[[ Excerpt provided, beginning ]]

What do we mean? The way you cast spells in Magic The Gathering is accomplished by using “mana” drawn from lands. You’re allowed to play one land per turn and the more lands you have the more spells, or higher costed spells, you can play. Cards are drawn randomly since your deck is shuffled so there will be many games where you don’t draw enough lands. Other games you will draw nothing but lands and not enough spells. These games are decided for you. You have no control over this, and even the best players in the world will simply lose when RNG decides to work against them.
Sure this means you’ll get wins, but most of the fun of the game is derived from meaningful games with interaction, tense moments and pivotal plays. Sitting there, playing solitaire with your deck while your opponent can’t do anything isn’t ever going to be fun, and it happens. A lot. So much so that the traditional way to play magic is best-of-three. If it was a single match, you’d have instances where the game is over in mere minutes, meaning you and your opponent will be sitting there for the next 45 minutes while other luckier people will be playing and enjoying themselves. Reminder: you paid money for this experience.
The random nature of the game is actually part of the game itself with spells designed to let you look at what cards you may draw with mechanics that allow you to “filter” your draws to lower the chances of having games be decided by lands. Even with that most games are, and this is backed by hard data, a coin toss.
That’s right, even the most skilled player running a top tier deck will average about a 50% win rate. Sometimes you’ll have decks that are considered to be “too powerful” by the community, and those decks will often have a win-rate of 55% – 58%. This leads into our next point. Despite being nearly thirty years old, the game hasn’t been able to solve a vital problem: if you go first you have a distinct advantage.
The data is very clear on this. If you go first in a game of Magic The Gathering you’re beginning the game ahead. You get to act first, meaning your opponent is often times reacting to you instead of being proactive. It’s so bad that they even disallow players going first to draw a card. This isn’t enough to dissuade people from going first, however. In fact, one hilarious part is, at the start of every game, players will decide who “gets to choose” if they want to play first or second by a high roll using dice or a coin flip. While those are the rules, in practice, wining the high roll dictates who goes first. 99.99% of the time players will choose to go first because there’s almost never a reason to go second if you don’t have to.
So, the game is expensive, it’s lacking in player agency, it’s time consuming and above all, kind of random. You’re probably thinking that’s it right? Well… not really.
Magic The Gathering is Exploitative
What do we mean by that? Remember how we talked about how people set up a whole economy outside of the actual products Wizards of the Coast releases? WotC is aware of this and leverages their own products in a way to keep players spending as much money as possible.

[[ Excerpt provided, end ]]

• [About this exercise]:
Print everything in the passage on Magic The Gathering from "Sure this means" down to "for this experience.". The records have no connection to the passage on Magic The Gathering.

[[ Extracted records, beginning ]]

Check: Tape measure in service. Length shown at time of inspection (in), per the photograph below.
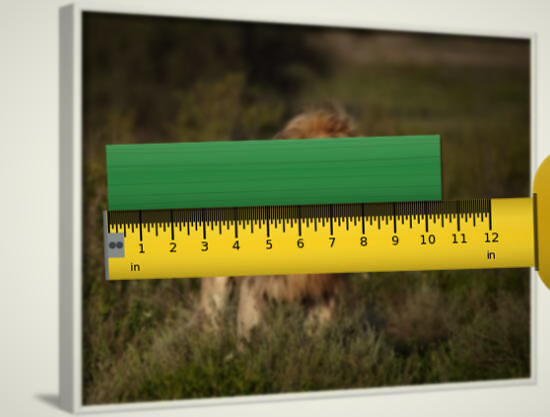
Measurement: 10.5 in
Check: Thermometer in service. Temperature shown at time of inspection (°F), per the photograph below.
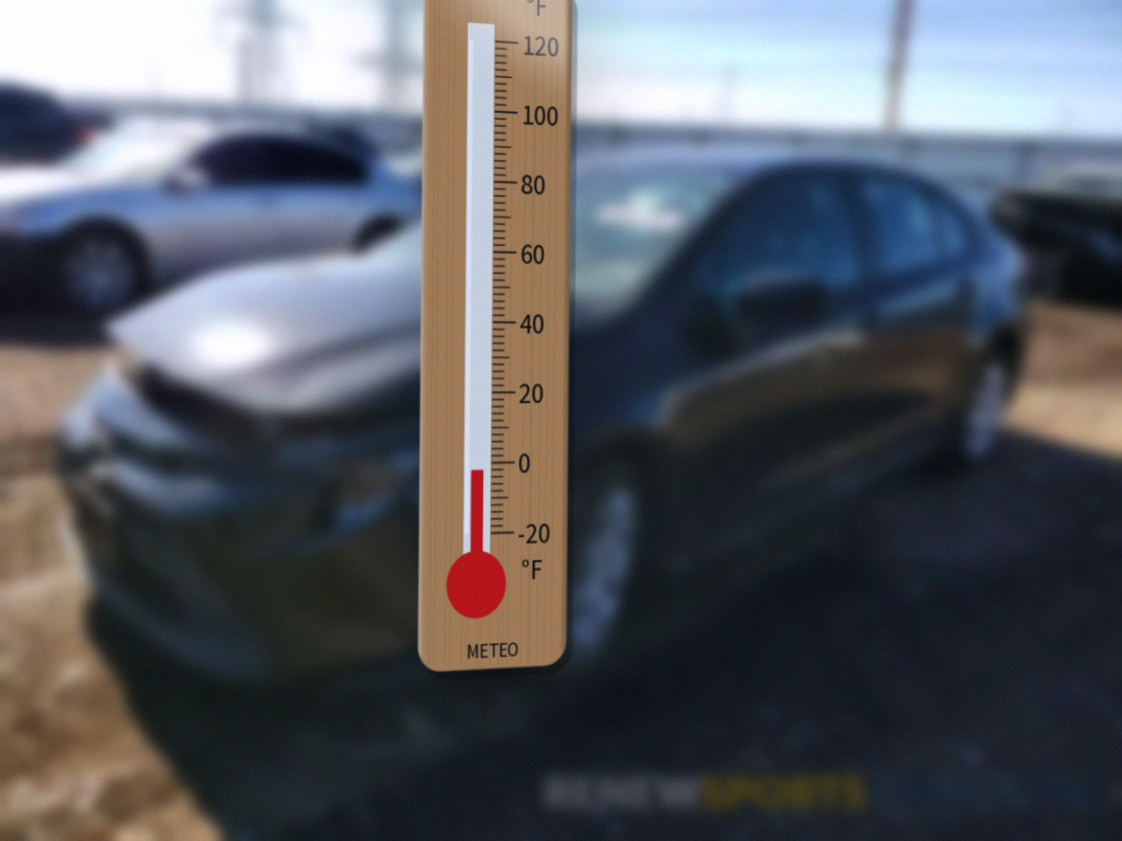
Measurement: -2 °F
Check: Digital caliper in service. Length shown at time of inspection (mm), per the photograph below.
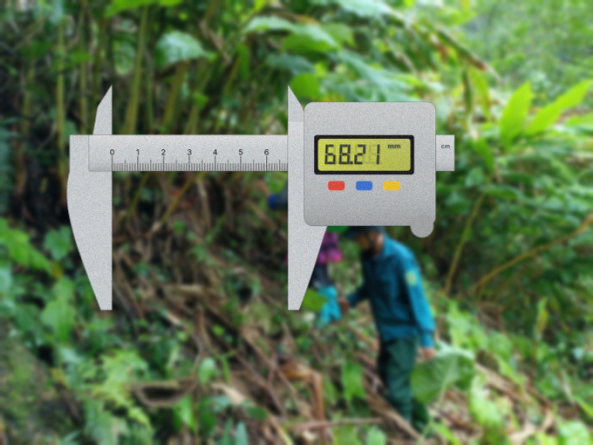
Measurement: 68.21 mm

[[ Extracted records, end ]]

• [Your response]:
Sure this means you’ll get wins, but most of the fun of the game is derived from meaningful games with interaction, tense moments and pivotal plays. Sitting there, playing solitaire with your deck while your opponent can’t do anything isn’t ever going to be fun, and it happens. A lot. So much so that the traditional way to play magic is best-of-three. If it was a single match, you’d have instances where the game is over in mere minutes, meaning you and your opponent will be sitting there for the next 45 minutes while other luckier people will be playing and enjoying themselves. Reminder: you paid money for this experience.